Opponents to the CLASS Act, such as the Heritage Foundation’s Brian Blase, argue that the program won’t support itself and could become a burden to taxpayers.  Blase says the program is “a Ponzi scheme that transfers money from current payees to current beneficiaries.”  Some Republicans are even calling for the law’s repeal.  Sebelius disagrees, noting that her department is looking at options to make certain that doesn’t happen.  She emphasized the importance of attracting healthy, less-costly people to the program to rein in costs and said that her department is “looking at options for indexing premiums so they would rise along with benefits.”  In addition, she wants to “close loopholes” that would let people drop out of the program and then return without paying a penalty.
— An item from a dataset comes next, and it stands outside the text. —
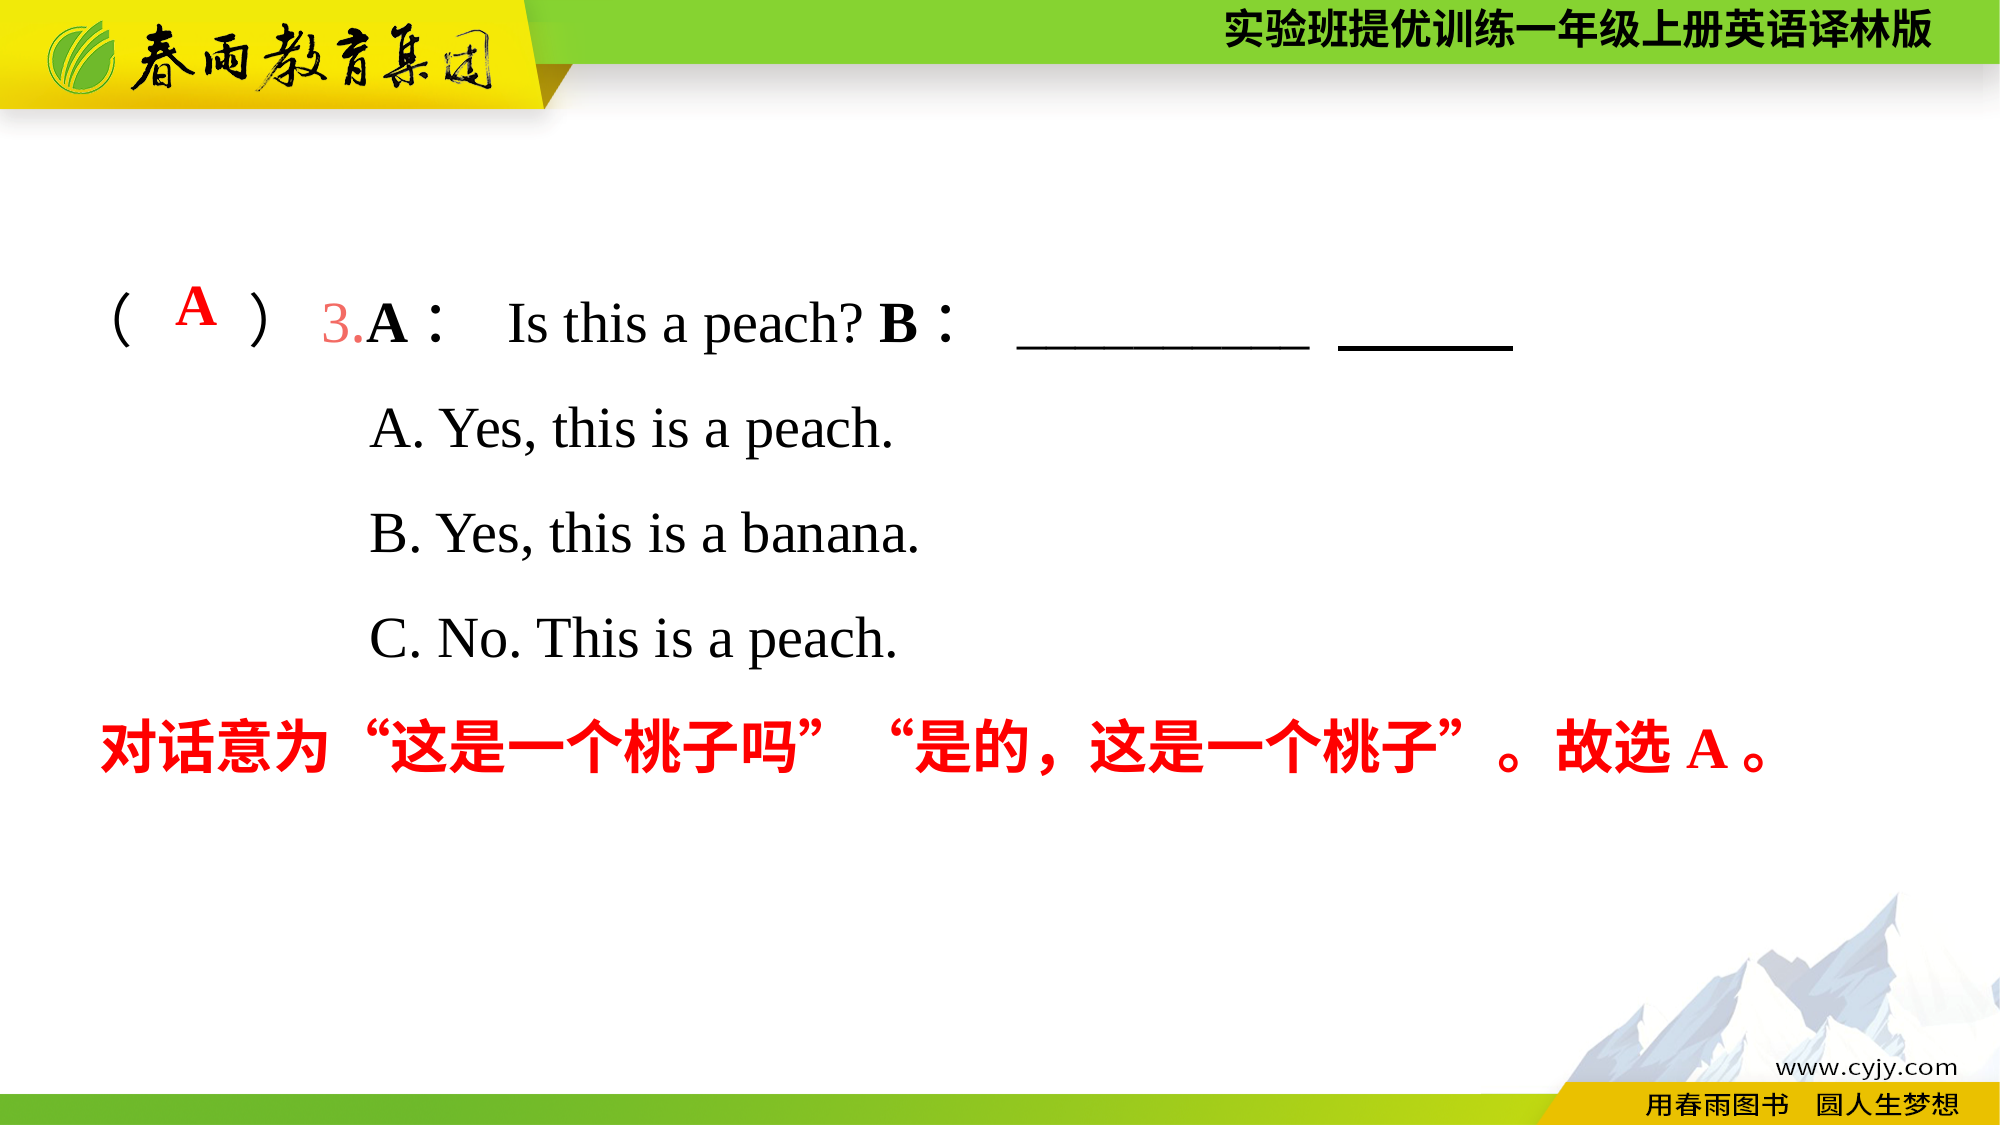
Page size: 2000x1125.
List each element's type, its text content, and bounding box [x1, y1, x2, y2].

According to Howard Gleckman, Senior Research Associate at the Urban Institute, “A key goal of national long-term care insurance is to reduce the role of Medicaid, which today pays for more than 40 percent of all personal care for seniors and others with disabilities. While Medicaid provides a critical safety net, it also often forces the disabled into the wrong care, in the wrong place, at the wrong time.  For instance, most benefits go only to those in nursing homes, even though they are often the last place people want to live.  And to qualify, people normally are allowed to keep only a few thousand dollars of financial assets and earn only a few hundred dollars a month.”

To the extent that national long-term care insurance can cut the number of people who go broke and turn to Medicaid for help, both states and the federal government will also be winners.  Fully a third of Medicaid’s budget, or more than $100 billion a year, is spent on long-term care.  The Congressional Budget Office estimates that Medicaid will absorb a stunning one-sixth of all federal tax revenues by 2050, and is putting financial pressure on states to pay nearly 50 percent of its costs.

So, how does Congress fix the CLASS Act?  First, CLASS needs to be an insurance-only program.  http://www.sacbee.com/2011/02/14/3401075/fix-the-class-act-dont-repeal.html Congress should make personal assistance benefits available to working people with disabilities – but through a separate program.  Second, employers should be encouraged to include this insurance in their employee benefit plans.  CLASS will succeed only with significant enrollment, so Congress should add incentives that will encourage employers to interest their employees in the program.  Finally, Congress should create an independent fund to accumulate and invest CLASS premiums.  This would end the budget gimmickry that troubles deficit hawks.  More important, it would assure participants that they are buying real insurance and not just exchanging their premium dollars for government IOUs.

“Someday, perhaps, the United States will make the choice that nearly every other major developed nation in the world has already made.  And that is to create a national, mandatory, long-term care insurance system funded by some mix of taxes and premiums.  Coverage could be provided by private insurers – just as the Medicare Part D drug benefit is today – or it could be run by the government,” according to Gleckman.  “Given our current anti-government, anti-tax climate, this won’t happen any time soon.  But that doesn’t mean our long-term care needs are going away.  It costs more than $200-a-day, on average, to stay in a nursing home.  Home health aides cost $20 per hour.  And after reaching age 65, more than two out of three of us will need some long-term care before we die.  We are woefully unprepared both as families and as a society for these needs, and the problem will only get worse as 77 million baby boomers age.  Medicaid is not the answer.  Neither is repealing CLASS.”